Vincent galopait sur son cheval et il se demandait combien pouvaient bien faire 9 + 9. Sûrement un nombre gigantesque avec peut-être des impli cations surprenantes. Ses étriers effleuraient les flancs de son destrier. Son oriflamme claquait au vent avec le symbole du chiffre. Un. Il se sentait heureux d'être moine et d'être savant.

Il avait découvert 17 presque par hasard. Une rixe s'était déclenchée dans une taverne, il avait dégainé son épée et combattu une bande de pillards qui s'attaquaient à un vieillard. L'homme était blessé. Vincent n'avait pu lui sauver la vie. Le vieillard perdait son sang à gros bouillons mais il eut la présence d'esprit de le remercier et, en signe de gratitude, il lui révéla que «8 + 8 = 16». Le vieillard ignorait que Vincent était prêtre-chevalier. Il s'attendait à ce que celui-ci lui baise les orteils. Le secret du 16 était rare. Or Vincent expliqua qu'il possédait déjà une grande culture et qu'il savait depuis longtemps que 8 + 8 = 16.

À ce moment, le vieil homme blessé qui agonisait lui prit le bras et lui chuchota à l'oreille:

– Peut-être, mais sais-tu combien font 8 + 9?

8 + 9, c'était au-delà de son initiation. Alors, juste avant son dernier soupir, le mourant avait articulé:

– 17!

Et voilà qu'à une semaine d'intervalle, comble de chance, le grand archevêque-baron Egalem Sedeuw le convoquait et se proposait de lui apprendre combien faisaient 9 + 9!

Le niveau au-dessus.

Plus haut, toujours plus haut dans la conscience élargie.

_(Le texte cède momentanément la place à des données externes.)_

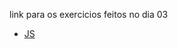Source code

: link para os exercicios feitos no dia 03

- [JS](https://github.com/KaueRuchinski/EstagioUOL/tree/1a5481da044c571940b6ed2f38a75a202fd15985/Sprint4/JS)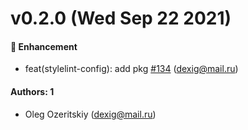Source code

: # v0.2.0 (Wed Sep 22 2021)

#### 🚀 Enhancement

- feat(stylelint-config): add pkg [#134](https://github.com/salute-developers/grail/pull/134) (dexig@mail.ru)

#### Authors: 1

- Oleg Ozeritskiy (dexig@mail.ru)
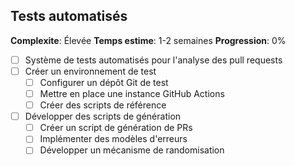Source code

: ## Tests automatisés
**Complexite**: Élevée
**Temps estime**: 1-2 semaines
**Progression**: 0%
- [ ] Système de tests automatisés pour l'analyse des pull requests
- [ ] Créer un environnement de test
  - [ ] Configurer un dépôt Git de test
  - [ ] Mettre en place une instance GitHub Actions
  - [ ] Créer des scripts de référence
- [ ] Développer des scripts de génération
  - [ ] Créer un script de génération de PRs
  - [ ] Implémenter des modèles d'erreurs
  - [ ] Développer un mécanisme de randomisation
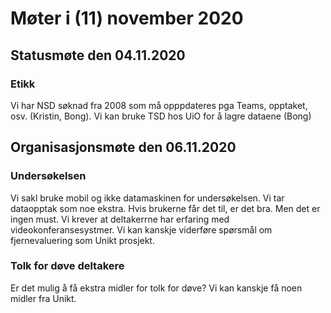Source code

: # Møter i (11) november 2020

## Statusmøte den 04.11.2020

### Etikk 

Vi har NSD søknad fra 2008 som må opppdateres pga Teams, opptaket, osv. (Kristin, Bong).
Vi kan bruke TSD hos UiO for å lagre dataene (Bong)

## Organisasjonsmøte den 06.11.2020

### Undersøkelsen

Vi sakl bruke mobil og ikke datamaskinen for undersøkelsen.
Vi tar dataopptak som noe ekstra.
Hvis brukerne får det til, er det bra.
Men det er ingen must.
Vi krever at deltakerrne har erfaring med videokonferansesystmer.
Vi kan kanskje viderføre spørsmål om fjernevaluering som Unikt prosjekt.

### Tolk for døve deltakere

Er det mulig å få ekstra midler for tolk for døve?
Vi kan kanskje få noen midler fra Unikt.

En quelques jours, il avait compris ce que certains n'effleuraient même pas durant toute une vie.

Il sourit. Vincent aimait résoudre les mystères.

Il galopa de plus belle et rejoignit sa femme, Septine, une intellectuelle de la dernière génération, qui savait compter jusqu'à 12, ses enfants qui comptaient à peine jusqu'à 5, et ses propres parents qui n'étaient jamais parvenus à franchir la barre du 10.

En tant que prêtre-chevalier, Vincent était riche. Tout le monde dans la ville se devait de respecter ceux qui savaient compter au-delà de 15.

Il conversa avec sa femme et s'amusa avec.ses enfants qu'il éduquait de son mieux, mais il n'avait plus rien à dire à ses parents dont la pensée limitée sous 10 empêchait tout dialogue. S'ils apprenaient qu'il existait 11 et 12 et 13 et 14, ils en seraient complètement bouleversés.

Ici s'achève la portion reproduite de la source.